> [Aim of the task]:
Count the lines of the records below that contain the string "eLearning", treating uppercase and lowercase letters as distinct, and give only the number.

> [Data for review]:
______
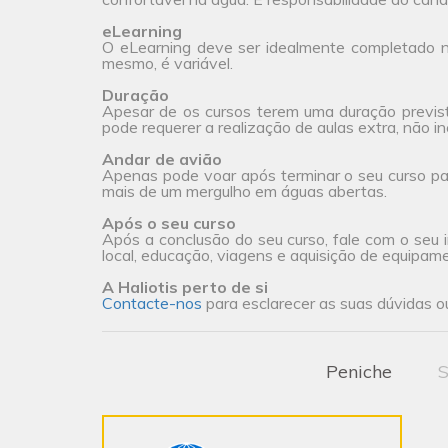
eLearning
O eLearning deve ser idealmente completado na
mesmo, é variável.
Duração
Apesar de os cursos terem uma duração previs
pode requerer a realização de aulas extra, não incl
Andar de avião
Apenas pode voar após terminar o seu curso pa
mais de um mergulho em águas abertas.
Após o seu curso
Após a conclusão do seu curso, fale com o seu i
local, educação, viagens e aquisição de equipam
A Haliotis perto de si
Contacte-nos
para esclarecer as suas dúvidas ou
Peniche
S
______
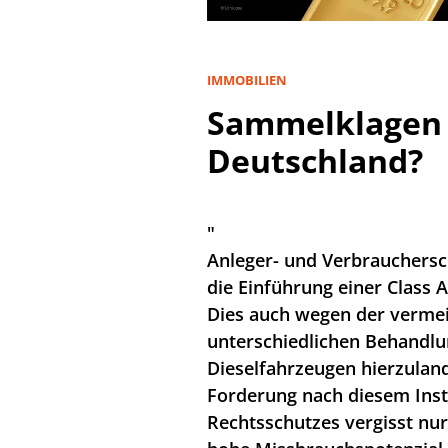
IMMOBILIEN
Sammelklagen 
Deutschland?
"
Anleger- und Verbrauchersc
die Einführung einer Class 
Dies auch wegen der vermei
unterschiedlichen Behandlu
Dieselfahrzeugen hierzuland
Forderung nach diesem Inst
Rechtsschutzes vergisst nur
______
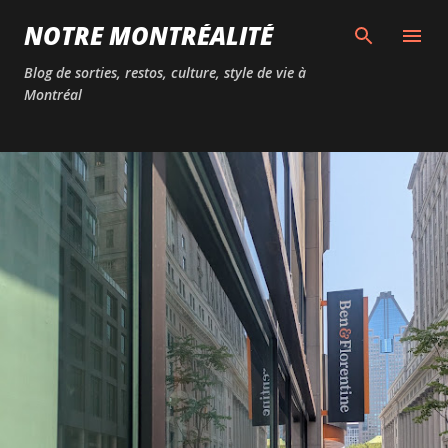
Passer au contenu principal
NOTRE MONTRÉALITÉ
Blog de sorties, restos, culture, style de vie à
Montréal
______
> [Written response]:
2